Both the micro and macro uncertainties are significant. How would you sensibly model and predict corporate fundamentals such as earnings, brand longevity, indebtedness and defaults?
Equally, it is hard to estimate the economic environment in which companies will operate.
How involved will central banks be in markets; how do we resolve the debt burdens; will tax rates rise or austerity be imposed or both; will inflation go up or down; will consumers return to old spending patterns; will interest rates stay low or rise; will employment fall and will economic growth be low or even negative?
Modelling all of this would throw out too many equally plausible but incompatible scenarios, we think.
In this article, we will focus on the largest pool of risk assets of all: US equities. We will assume that we have very low odds of predicting these events, but that history offers some interesting pointers.
We ask the question: what is a sensible, even optimistic, long-term PE ratio for the US equity market?
And, given the US market now has a PE rivalling the 1999 tech bubble, we assume the current PE is hard to maintain or justify. As a reminder, if a company has earnings of two and a market cap of 10, its PE is five.
And if that PE drops to eight, it suffers a 20 per cent fall in value, unless earnings increase to compensate.
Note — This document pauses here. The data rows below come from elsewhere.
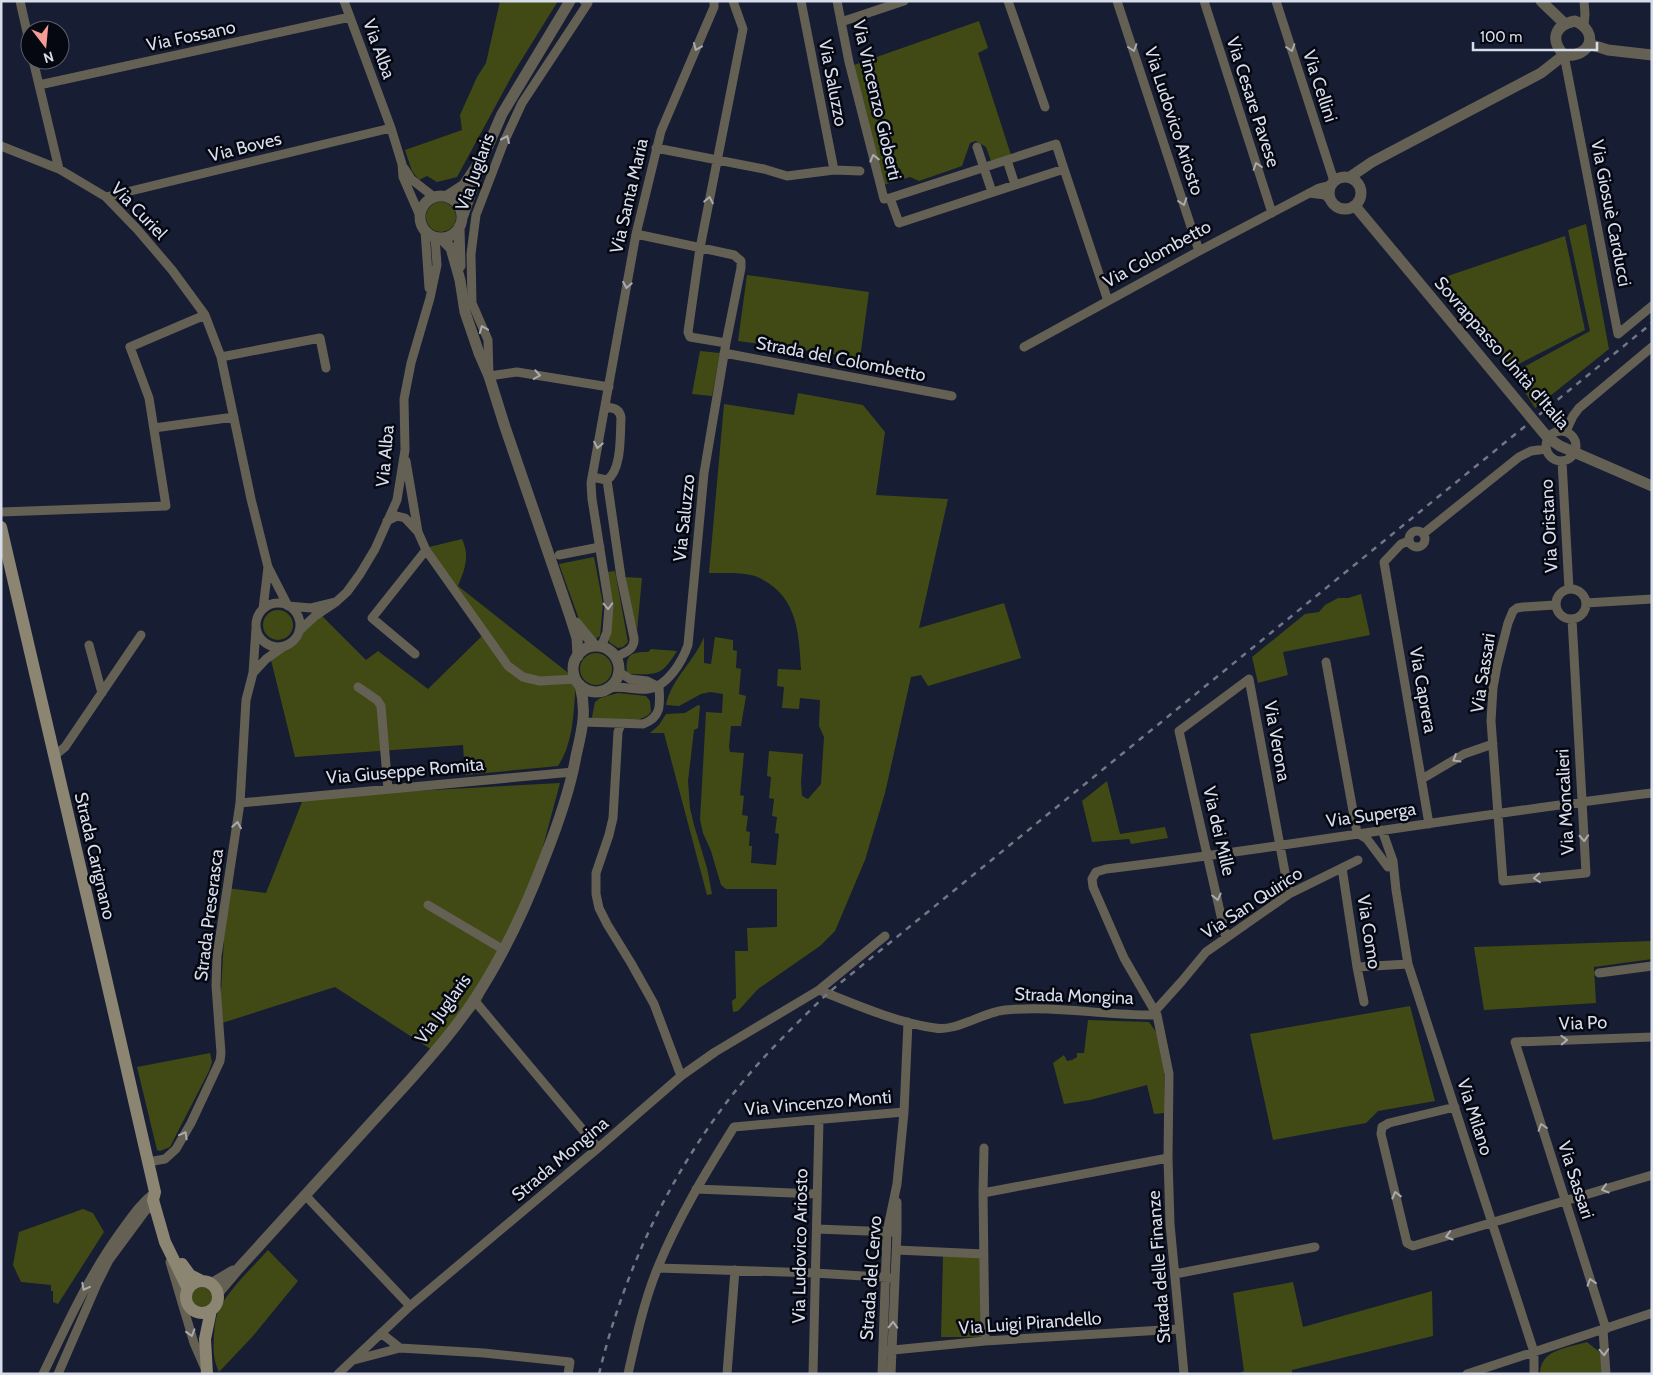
<svg xmlns="http://www.w3.org/2000/svg" width="1653" height="1375" viewBox="0 0 1653 1375" font-family="Cabin,sans-serif">
	<style>
		.green { fill: #414a15 }
		.lines { fill: none; stroke-linecap: round; stroke-linejoin: round }
		.minor { stroke: #646054; stroke-width: 9 }
		.tertiary { stroke: #646054; stroke-width: 11 }
		.secondary { stroke: #8b8572; stroke-width: 12 }
		.rail { stroke: #717688; stroke-width: 2.5; stroke-dasharray: 6 6; stroke-linecap: butt }
		.tertiary-bridge { stroke: #646054; stroke-width: 11 }
		.oneway { stroke: #aaabaf }
		.labels { text-anchor: middle; stroke-width: 5; stroke-linejoin: round; paint-order: stroke }
		.street-label { font-size: 18px; fill: #d8ddec; stroke: #060811 }
	</style>
	<rect width="100%" height="100%" fill="#171d32"/>
	<!-- green -->
	<path class="green" d="M500,1H558L514,72L457,177L437,182L427,176L419,180L412,171L405,150L462,130L460,115L477,77L486,63Z
		M979,21L988,48L978,53L1011,155L991,161L986,147L976,141L970,143L962,166L919,181L910,177L883,185L854,65Z
		M426 217a15 15 0 1 1 30 0a15 15 0 1 1-30 0Z
		M1586,224L1609,349L1535,408L1513,373L1590,331L1568,230Z
		M1565,236L1585,330L1511,368L1442,278Z
		M747,275L869,292L860,358L738,341Z
		M700,351L720,353L712,396L692,394Z
		M798,393L863,405L885,432L876,495L948,499L919,628L1004,603L1021,658L928,686L921,675L911,677L885,793L865,860L835,931L820,946L758,989L738,1011L733,1012L732,1001L736,998L735,951H748L747,928L777,927V889H726L721,885L711,851L703,833L700,820L706,712L722,713L723,694L710,692L701,694L679,706L666,705C671,679 694,662 704,637V663L711,664L715,637L733,640V650L737,651L736,668L741,669L739,694L746,696L741,726H731L729,747L730,752L744,753L740,795L744,796L742,815L748,816L746,831L750,832L749,846H752L751,863L776,865L779,834L775,833L777,817L772,816L774,799L769,798L771,777L767,776L769,751L803,754L801,783L802,796L808,799L821,784L824,737L819,726L820,700L800,698L799,709L782,708L784,687L777,686L778,669L801,670C799,631 797,593 755,576C743,572 721,573 709,573L724,404L794,415Z
		M462,539C470,556 465,569 458,586L576,679C574,707 574,743 558,766L465,775L463,745L295,757L270,656L319,613L366,660L378,651L428,689L482,636L425,548Z
		M594,557L603,604L600,636L594,640L584,633L559,564Z
		M615,571L628,642L623,647L618,648L609,642L606,572Z
		M624,577L642,578L637,631Z
		M1361,594L1370,635L1283,652L1288,675L1258,683L1252,657L1305,614L1319,612L1325,605L1338,598H1348Z
		M263 625a15 15 0 1 1 30 0a15 15 0 1 1-30 0Z
		M651,649L677,651C660,678 657,674 627,674C625,655 630,652 648,652Z
		M580 669a16 16 0 1 1 32 0a16 16 0 1 1-32 0Z
		M618,693L646,696L650,701L651,712C642,725 610,720 594,720L592,717L595,702L600,698Z
		M698,705L700,706L698,728L694,730L688,781L690,808L694,825L707,868L712,894L707,895L664,733H650L659,725L666,714L685,713Z
		M1107,781L1120,834L1165,827L1168,838L1131,844L1129,839L1092,842L1082,801Z
		M560,783L529,899L479,1006L435,1052L335,987L219,1024L227,888L266,893L304,797Z
		M1652,941V959L1594,967L1596,1003L1484,1010L1474,947Z
		M1410,1006L1435,1101L1378,1111L1366,1123L1273,1140L1250,1034Z
		M1088,1020L1149,1022L1156,1032L1164,1071V1113L1154,1114L1147,1085L1090,1100L1064,1104L1053,1063L1064,1055L1067,1061L1072,1060L1077,1057V1053H1084Z
		M210,1053L212,1062L209,1071L170,1147L160,1151L157,1150L137,1067Z
		M83,1209L93,1213L104,1232L58,1304L53,1302V1291H51V1285L21,1282L13,1265L19,1232Z
		M268,1250L298,1281L253,1336L219,1372C213,1359 213,1349 214,1334C215,1324 216,1313 222,1304C234,1284 253,1267 268,1250Z
		M943,1256H981L980,1337H941Z
		M1293,1282L1303,1327L1432,1291L1433,1336L1292,1370V1374H1237L1244,1371L1233,1293Z
		M192 1297a10 10 0 1 1 20 0a10 10 0 1 1-20 0Z
		M1587,1342L1602,1354V1374H1540C1540,1349 1568,1348 1587,1342Z"/>
	<g class="lines">
		<!-- minor -->
		<path class="minor" d="M20,1L30,45
			M344,1L391,128L402,164L403,177L420,216
			M584,1L588,3L522,103L504,142L476,215L471,254L472,303L488,340L489,376L517,372L609,387
			M801,1L834,170
			M837,1L849,62L884,199L890,198
			M1008,1L1045,107
			M1117,1L1199,251
			M1204,1L1272,213
			M1276,1L1334,181
			M1584,1L1585,14L1584,25
			M841,22L904,1
			M1564,55L1618,334L1652,306
			M33,60L59,169
			M39,85L350,17
			M1056,144L1064,169L899,223L890,198Z
			M1,146L59,169L106,197L137,229L172,270L205,315L221,357L251,499L268,567L288,606L311,608L336,602
			M977,147L992,192
			M656,148L764,169L787,176L834,170L860,171
			M1007,160L1015,185
			M404,168L411,179L434,197
			M1064,169L1108,301
			M1309,193L1325,195L1330,200
			M106,197L391,128
			M425,231L429,288
			M726,343L690,337L688,332L700,248L743,29L733,1
			M1024,347L1199,251L1319,188L1331,185
			M724,353L952,396
			M221,357L320,338L326,368
			M606,407C614,408 620,409 621,418C620,435 622,470 607,480
			M154,428L234,417
			M1546 446a15 15 0 1 1 30 0a15 15 0 1 1-30 0Z
			M1566,431L1573,416L1579,408L1652,347
			M1562,461L1569,589
			M592,477L607,480L621,577L634,638C635,650 625,652 616,657
			M1,512L166,506L149,398L130,347L205,315
			M387,521L397,516L405,518L418,532L406,461
			M1409 539a8 8 0 1 1 16 0a8 8 0 1 1-16 0Z
			M418,532L426,550L508,666L523,677L540,681L576,679
			M1423,534L1519,457L1531,451L1546,449
			M1409,541L1401,544L1384,562L1429,824
			M559,555L600,547
			M1556 604a15 15 0 1 1 30 0a15 15 0 1 1-30 0Z
			M1586,603L1652,599
			M256 625a22 22 0 1 1 44 0a22 22 0 1 1-44 0Z
			M1555,605L1523,607L1517,608L1513,611L1508,623L1497,666L1493,688L1491,721L1503,881L1586,873L1572,619
			M263,609L268,567
			M300,630L315,616L336,602L347,592L360,574L375,549L397,500L405,450L404,399L411,363L430,298L437,265L435,237
			M89,645L102,693
			M601,647L607,632L609,606L592,499L591,483L636,234L661,131L714,7V1
			M415,654L372,618L426,550
			M1326,662L1357,833L1367,839L1388,867
			M254,672L266,659L283,647
			M619,672L630,679L647,681L659,687
			M358,687L377,700L381,706L388,789
			M610,688C623,685 635,691 648,689C667,687 682,662 688,645L704,473L726,343L741,268V261L734,255L636,234
			M583,722L643,724C662,717 660,704 659,687
			M621,724L618,732L613,818L609,835L596,873V894L599,908L607,924L631,963L654,1004L681,1076
			M54,756L65,747L141,635
			M1422,779L1464,754L1493,744
			M240,803L573,772
			M1382,830L1393,861L1396,890L1408,964L1534,1352V1374
			M1342,868L1357,967L1364,1002
			M428,905L504,950
			M1226,938L1179,731L1249,679L1289,894
			M1357,967L1408,964
			M1599,973L1652,966
			M819,990C854,1004 898,1023 935,1028C956,1032 983,1012 1005,1010C1055,1005 1107,1016 1157,1015
			M474,1000L598,1148
			M1155,1011L1182,981L1206,952L1289,894L1358,860
			M1455,1107L1389,1123L1382,1127L1381,1134L1407,1243L1413,1246L1652,1175
			M148,1162L165,1159L176,1149L191,1123L220,1061L221,1053L216,986L217,956L240,803L246,700L253,673L256,628
			M696,1189L817,1194
			M983,1193L984,1148
			M306,1196L410,1306
			M817,1229L892,1232
			M896,1250L984,1254
			M170,1262L194,1343L204,1366
			M658,1268L815,1273L895,1278
			M1175,1274L1315,1247
			M1606,1329L1515,1042L1652,1037
			M1603,1330L1606,1374
			M381,1333L400,1348L484,1353L570,1362L568,1374
			M985,1341L983,1193L1168,1158
			M883,1351L985,1341L1179,1329
			M354,1360L400,1348
			M43,1374C67,1324 89,1275 122,1230C133,1215 141,1203 155,1192
			M58,1374L97,1284L109,1260L146,1210L155,1207
			M338,1374L410,1306L598,1148L681,1076L715,1052L819,990L885,936
			M628,1374C636,1338 644,1301 658,1267C678,1218 706,1172 734,1127L904,1112
			M727,1374L735,1270
			M813,1374L819,1120
			M882,1374L887,1232L897,1184L904,1112L908,1022
			M891,1374L897,1232V1202
			M1184,1374L1170,1224L1168,1158L1169,1074L1157,1015L1124,958L1093,887L1092,879L1096,872L1106,869C1288,847 1469,815 1652,793
			M1467,1374L1652,1313"/>
		<!-- tertiary -->
		<path class="tertiary" d="M1541,1L1564,23
			M1575,21C1600,32 1591,58 1564,55C1550,40 1554,25 1575,21Z
			M1589,44L1608,50L1652,55
			M1329 193a16 16 0 1 1 32 0a16 16 0 1 1-32 0Z
			M1350,177L1372,162L1541,73L1564,55
			M420 217a21 21 0 1 1 42 0a21 21 0 1 1-42 0Z
			M447,196L464,185L476,167
			M1355,206L1396,255
			M462,218L485,153L502,114L570,1
			M459,227L460,266
			M441,238L451,248L460,280L465,312L479,353L489,376L505,427L570,616L577,638L578,656
			M576,623L595,646
			M573 669a23 23 0 1 1 46 0a23 23 0 1 1-46 0Z
			M211,1284L233,1271
			M217,1294L239,1268L410,1080C433,1054 456,1028 474,1000C504,955 526,907 545,857C558,824 570,791 576,756C582,730 587,712 580,685"/>
		<!-- secondary -->
		<path class="secondary" d="M1,527C52,749 105,970 155,1192L153,1200L165,1242L188,1289
			M182,1264L190,1275L202,1281
			M186 1297a16 16 0 1 1 32 0a16 16 0 1 1-32 0Z
			M207,1374L205,1339L211,1310"/>
		<!-- rail -->
		<path class="rail" d="M599,1374C625,1266 675,1163 746,1078C771,1048 800,1020 828,993L1652,323"/>
		<!-- tertiary-bridge -->
		<path class="tertiary-bridge" d="M1396,255L1548,438L1560,446L1652,486"/>
	</g>
	<!-- one-way arrows -->
	<defs><path id="oneway-chevron" d="M-2-3.5L2.5 0L-2 3.5" fill="none" stroke-width="1.6" stroke-linecap="round" stroke-linejoin="round" transform="scale(1.25)"/></defs>
	<g class="oneway">
		<use href="#oneway-chevron" transform="translate(697 47) rotate(113)"/>
		<use href="#oneway-chevron" transform="translate(1133 48) rotate(72)"/>
		<use href="#oneway-chevron" transform="translate(1291 48) rotate(72)"/>
		<use href="#oneway-chevron" transform="translate(506 139) rotate(-66)"/>
		<use href="#oneway-chevron" transform="translate(874 158) rotate(-104)"/>
		<use href="#oneway-chevron" transform="translate(1257 166) rotate(-108)"/>
		<use href="#oneway-chevron" transform="translate(709 200) rotate(-79)"/>
		<use href="#oneway-chevron" transform="translate(1183 202) rotate(72)"/>
		<use href="#oneway-chevron" transform="translate(627 285) rotate(100)"/>
		<use href="#oneway-chevron" transform="translate(483 329) rotate(-112)"/>
		<use href="#oneway-chevron" transform="translate(537 375) rotate(9)"/>
		<use href="#oneway-chevron" transform="translate(598 445) rotate(101)"/>
		<use href="#oneway-chevron" transform="translate(608 606) rotate(88)"/>
		<use href="#oneway-chevron" transform="translate(1456 759) rotate(149)"/>
		<use href="#oneway-chevron" transform="translate(237 825) rotate(-81)"/>
		<use href="#oneway-chevron" transform="translate(1584 838) rotate(87)"/>
		<use href="#oneway-chevron" transform="translate(1537 878) rotate(175)"/>
		<use href="#oneway-chevron" transform="translate(1217 897) rotate(77)"/>
		<use href="#oneway-chevron" transform="translate(1564 1040) rotate(-2)"/>
		<use href="#oneway-chevron" transform="translate(1542 1127) rotate(-108)"/>
		<use href="#oneway-chevron" transform="translate(184 1135) rotate(-61)"/>
		<use href="#oneway-chevron" transform="translate(1605 1189) rotate(163)"/>
		<use href="#oneway-chevron" transform="translate(1396 1195) rotate(-104)"/>
		<use href="#oneway-chevron" transform="translate(1449 1236) rotate(164)"/>
		<use href="#oneway-chevron" transform="translate(1591 1282) rotate(-107)"/>
		<use href="#oneway-chevron" transform="translate(85 1287) rotate(118)"/>
		<use href="#oneway-chevron" transform="translate(893 1325) rotate(-88)"/>
		<use href="#oneway-chevron" transform="translate(191 1333) rotate(73)"/>
		<use href="#oneway-chevron" transform="translate(1604 1352) rotate(86)"/>
	</g>
	<g class="labels">
		<!-- street labels -->
		<g class="street-label">
			<text transform="translate(191 36) rotate(-12)" y="6">Via Fossano</text>
			<text transform="translate(379 49) rotate(70)" y="6">Via Alba</text>
			<text transform="translate(833 83) rotate(79)" y="6">Via Saluzzo</text>
			<text transform="translate(1320 86) rotate(72)" y="6">Via Cellini</text>
			<text transform="translate(877 100) rotate(77)" y="6">Via Vincenzo Gioberti</text>
			<text transform="translate(1253 102) rotate(72)" y="6">Via Cesare Pavese</text>
			<text transform="translate(1174 121) rotate(72)" y="6">Via Ludovico Ariosto</text>
			<text transform="translate(245 147) rotate(-14)" y="6">Via Boves</text>
			<text transform="translate(475 172) rotate(-70)" y="6">Via Juglaris</text>
			<text transform="translate(629 196) rotate(-77)" y="6">Via Santa Maria</text>
			<text transform="translate(139 211) rotate(46)" y="6">Via Curiel</text>
			<text transform="translate(1611 213) rotate(79)" y="6">Via Giosuè Carducci</text>
			<text transform="translate(1157 254) rotate(-29)" y="6">Via Colombetto</text>
			<text transform="translate(1502 353) rotate(49)" y="6">Sovrappasso Unità d'Italia</text>
			<text transform="translate(841 359) rotate(11)" y="6">Strada del Colombetto</text>
			<text transform="translate(385 456) rotate(-85)" y="6">Via Alba</text>
			<text transform="translate(684 518) rotate(-84)" y="6">Via Saluzzo</text>
			<text transform="translate(1549 526) rotate(-93)" y="6">Via Oristano</text>
			<text transform="translate(1483 673) rotate(-81)" y="6">Via Sassari</text>
			<text transform="translate(1423 690) rotate(80)" y="6">Via Caprera</text>
			<text transform="translate(1277 741) rotate(80)" y="6">Via Verona</text>
			<text transform="translate(405 771) rotate(-5)" y="6">Via Giuseppe Romita</text>
			<text transform="translate(1565 802) rotate(-93)" y="6">Via Moncalieri</text>
			<text transform="translate(1371 815) rotate(-8)" y="6">Via Superga</text>
			<text transform="translate(1219 831) rotate(77)" y="6">Via dei Mille</text>
			<text transform="translate(95 856) rotate(77)" y="6">Strada Carignano</text>
			<text transform="translate(1252 903) rotate(-33)" y="6">Via San Quirico</text>
			<text transform="translate(209 915) rotate(-83)" y="6">Strada Preserasca</text>
			<text transform="translate(1369 932) rotate(81)" y="6">Via Como</text>
			<text transform="translate(1074 996) rotate(2)" y="6">Strada Mongina</text>
			<text transform="translate(443 1009) rotate(-54)" y="6">Via Juglaris</text>
			<text transform="translate(1583 1023) rotate(-2)" y="6">Via Po</text>
			<text transform="translate(818 1103) rotate(-5)" y="6">Via Vincenzo Monti</text>
			<text transform="translate(1475 1117) rotate(72)" y="6">Via Milano</text>
			<text transform="translate(560 1159) rotate(-40)" y="6">Strada Mongina</text>
			<text transform="translate(1576 1180) rotate(72)" y="6">Via Sassari</text>
			<text transform="translate(800 1246) rotate(-89)" y="6">Via Ludovico Ariosto</text>
			<text transform="translate(1159 1267) rotate(-94)" y="6">Strada delle Finanze</text>
			<text transform="translate(871 1278) rotate(-86)" y="6">Strada del Cervo</text>
			<text transform="translate(1030 1323) rotate(-4)" y="6">Via Luigi Pirandello</text>
		</g>
	</g>
	<!-- border -->
	<rect width="1653" height="1375" fill="none" stroke="#d8ddec" stroke-width="5"/>
	<!-- north arrow -->
	<g transform="translate(45 45) rotate(164)"><circle r="24" fill="#060811" stroke="#5a5d69"/>
	<path d="M0-4L9 19L0 12L-9 19Z" fill="#f59c94"/>
	<text y="-8" font-size="14" font-weight="bold" text-anchor="middle" fill="#d8ddec">N</text>
	</g>
	<!-- scale -->
	<path d="M1473 42v8h124v-8" fill="none" stroke="#d8ddec" stroke-width="2.5"/>
	<text x="1480" y="42" font-size="15" fill="#d8ddec" stroke="#060811" stroke-width="4" paint-order="stroke">100 m</text>
</svg>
So, if the US PE reverts to a lower level, even if higher than historic average levels, what would corporate earnings need to do to maintain the current market value of the US equity index? In the table we show the results.
Potential future PE
Five-year earnings needed p.a.
Source: Fundhouse and Refinitiv, September 30 2020
Within the table, you can see that the long-term average PE ratio of the US is 18. It may interest you that the average ratio for the UK, Europe and emerging markets is 14 in all three instances.
Since December 2007 (pre-global financial crisis), UK equities have not grown earnings in real terms, yet the US has grown earnings at around 2 per cent to 3 per cent real (a year). The average US PE is around 30 per cent above most other regions, to reflect their better earnings power.
If we assume the US reverts to its historic PE average (18), earnings will need to grow at 11 per cent a year for five years for the market to have a zero return.
If we are more optimistic about the US market and suggest it deserves a long-term PE of 24 (33 per cent higher than its average and 70 per cent higher than most other developed markets), then it needs to grow earnings at 5 per cent a year in nominal terms over the next five years to stand still.
That 5 per cent is reasonable and aligned with the 10-year number, but remember that is the earnings growth needed to deliver a zero return at a 24 PE.